[提取文本]:
......

# 预处理

将图片分类整理。

In [7]:
import math
import os
import shutil
from collections import Counter

def reorg_dog_data(data_dir, label_file, train_dir, test_dir, input_dir,
                   valid_ratio):
    # 读取训练数据标签。
    with open(os.path.join(data_dir, label_file), 'r') as f:
        # 跳过文件头行（栏名称）。
        lines = f.readlines()[1:]
        tokens = [l.rstrip().split(',') for l in lines]
        idx_label = dict(((idx, label) for idx, label in tokens))
    labels = set(idx_label.values())

    num_train = len(os.listdir(os.path.join(data_dir, train_dir)))
    # 训练集中数量最少一类的狗的数量。
    min_num_train_per_label = (
        Counter(idx_label.values()).most_common()[:-2:-1][0][1])
    # 验证集中每类狗的数量。
    num_valid_per_label = math.floor(min_num_train_per_label * valid_ratio)
    label_count = dict()

......

[简短问题 1]: 照原样抄出提取文本中从“with open(os.path.join(data_dir, label_file), 'r')”开始、一直到“math.floor(min_num_train_per_label * valid_ratio)”为止的部分。
[简短问题 2]: 按提取文本中的注释，读取标签文件时要跳过什么？
下面这些行与提取文本没有关系。

[数据行]:

......

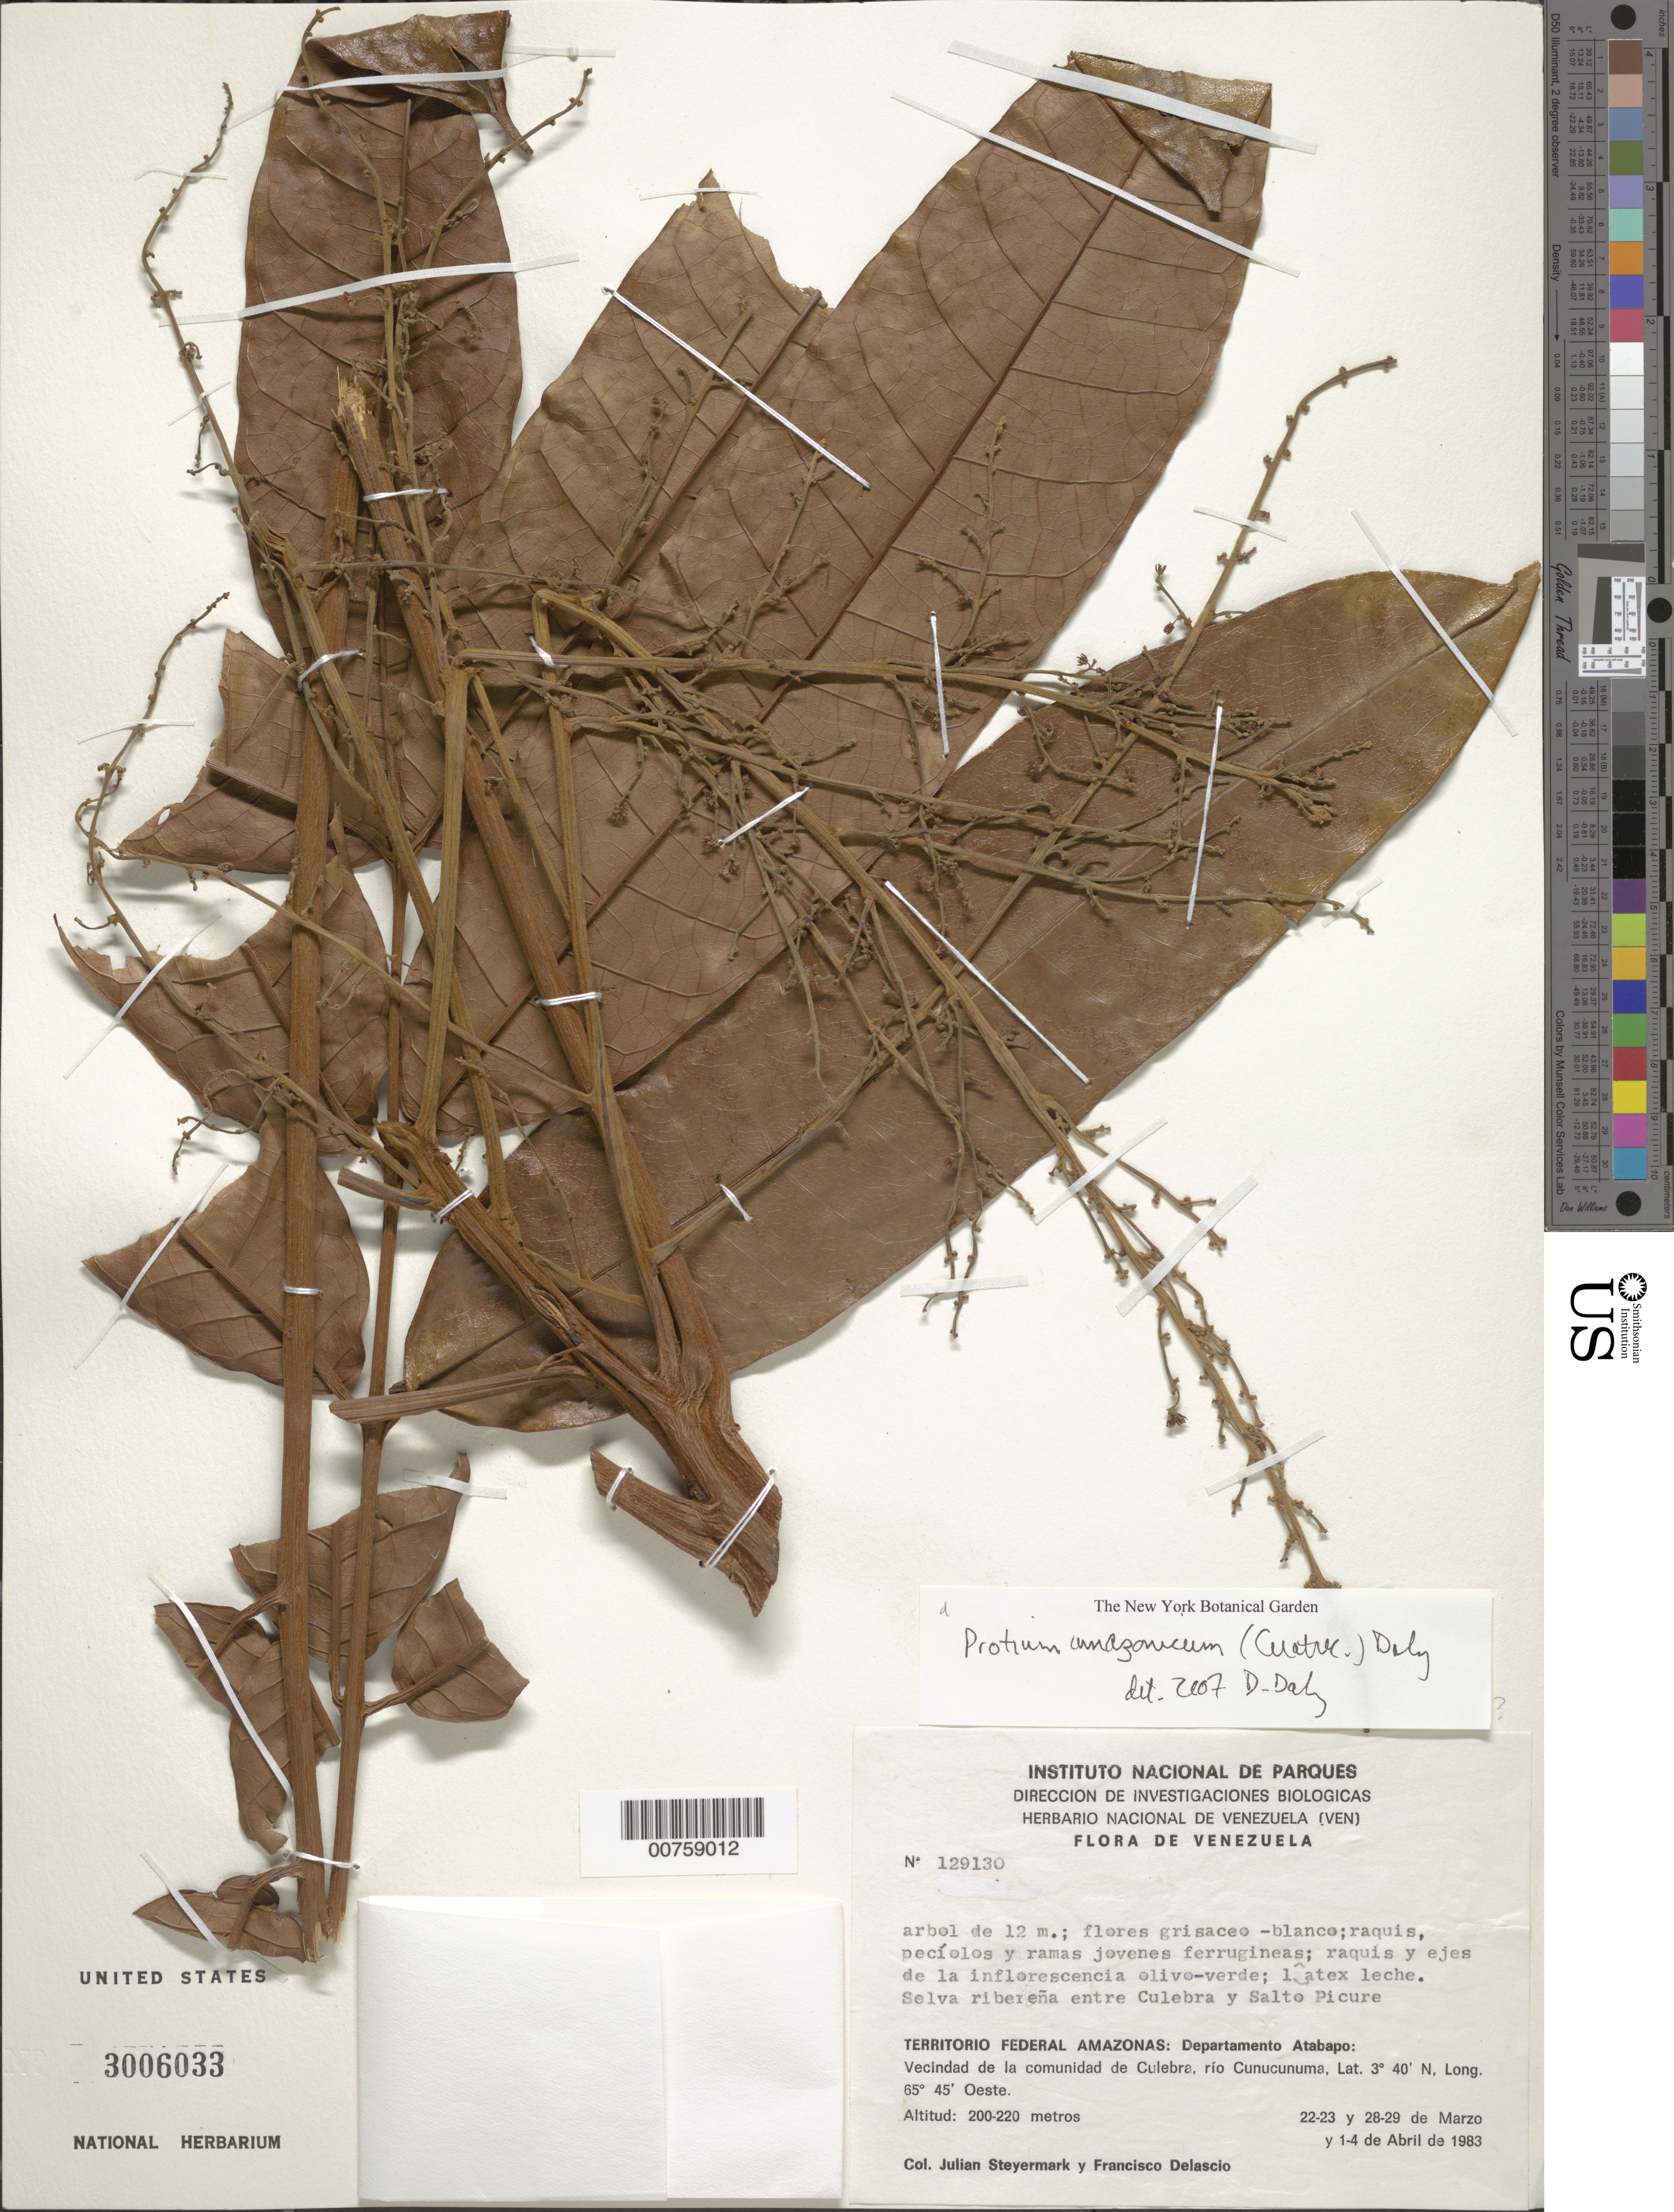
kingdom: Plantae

......

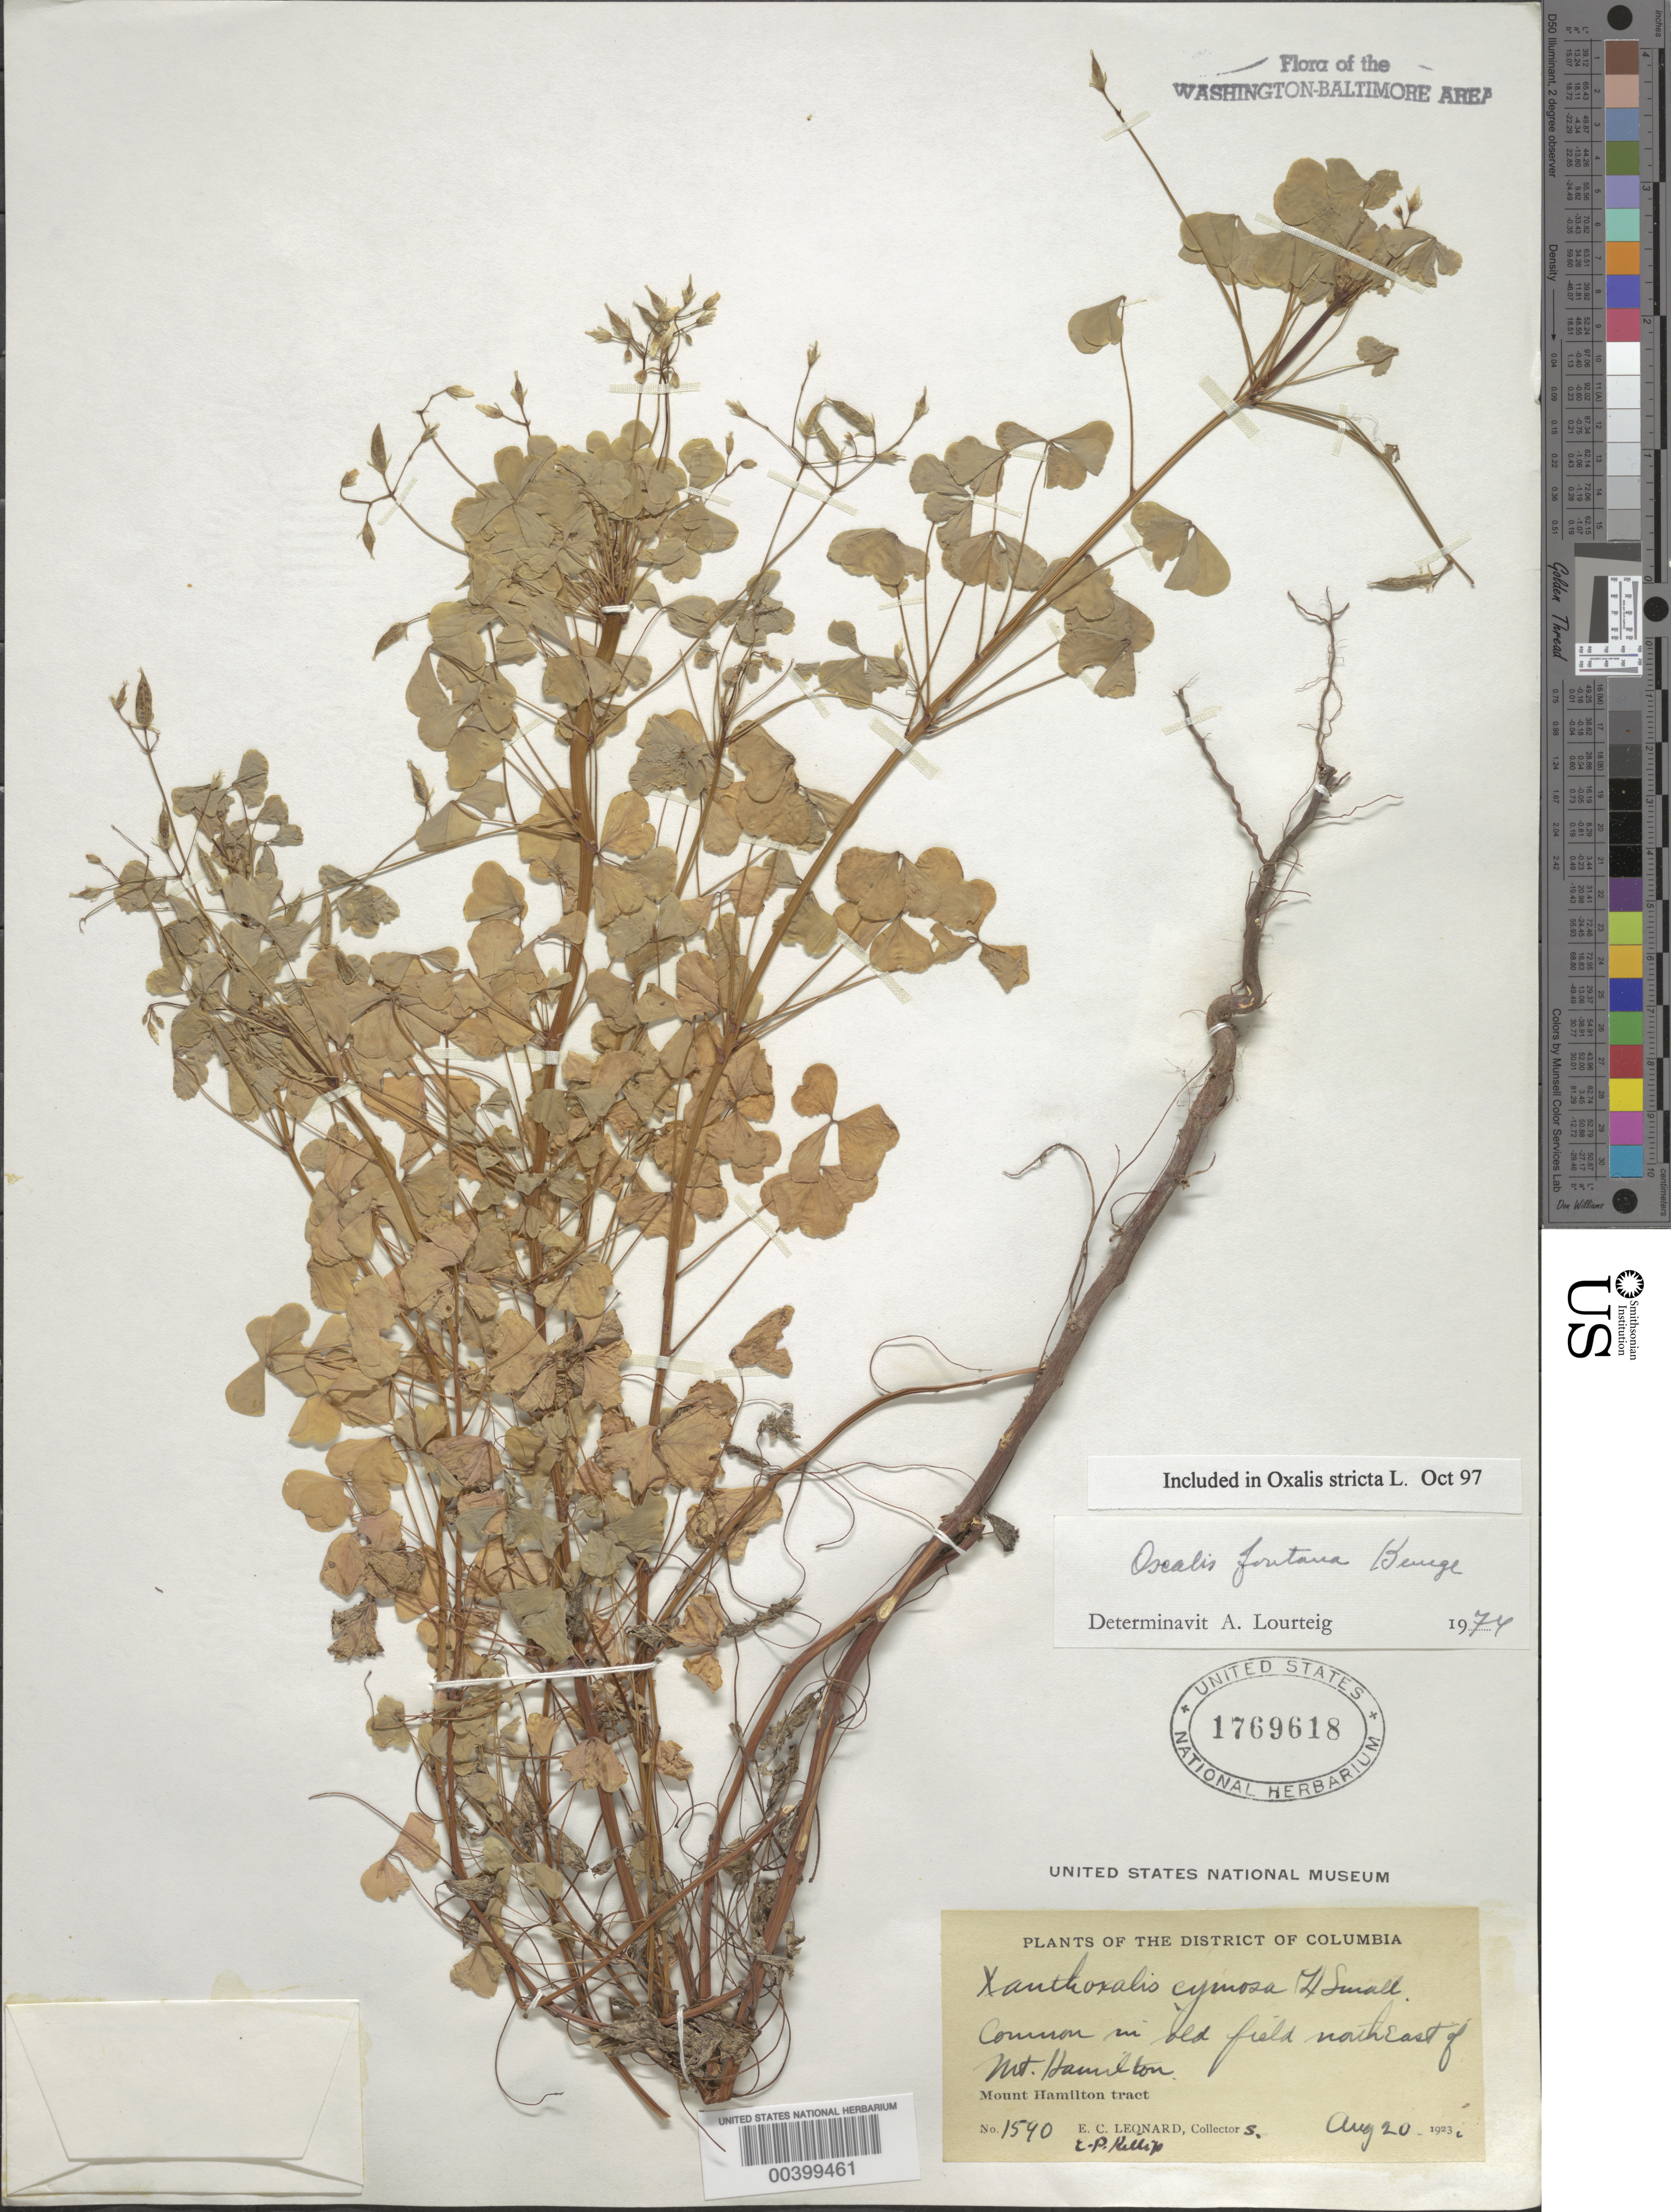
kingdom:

......

[结果 1]:
with open(os.path.join(data_dir, label_file), 'r') as f:
        # 跳过文件头行（栏名称）。
        lines = f.readlines()[1:]
        tokens = [l.rstrip().split(',') for l in lines]
        idx_label = dict(((idx, label) for idx, label in tokens))
    labels = set(idx_label.values())

    num_train = len(os.listdir(os.path.join(data_dir, train_dir)))
    # 训练集中数量最少一类的狗的数量。
    min_num_train_per_label = (
        Counter(idx_label.values()).most_common()[:-2:-1][0][1])
    # 验证集中每类狗的数量。
    num_valid_per_label = math.floor(min_num_train_per_label * valid_ratio)

[结果 2]: 跳过文件头行，也就是栏名称。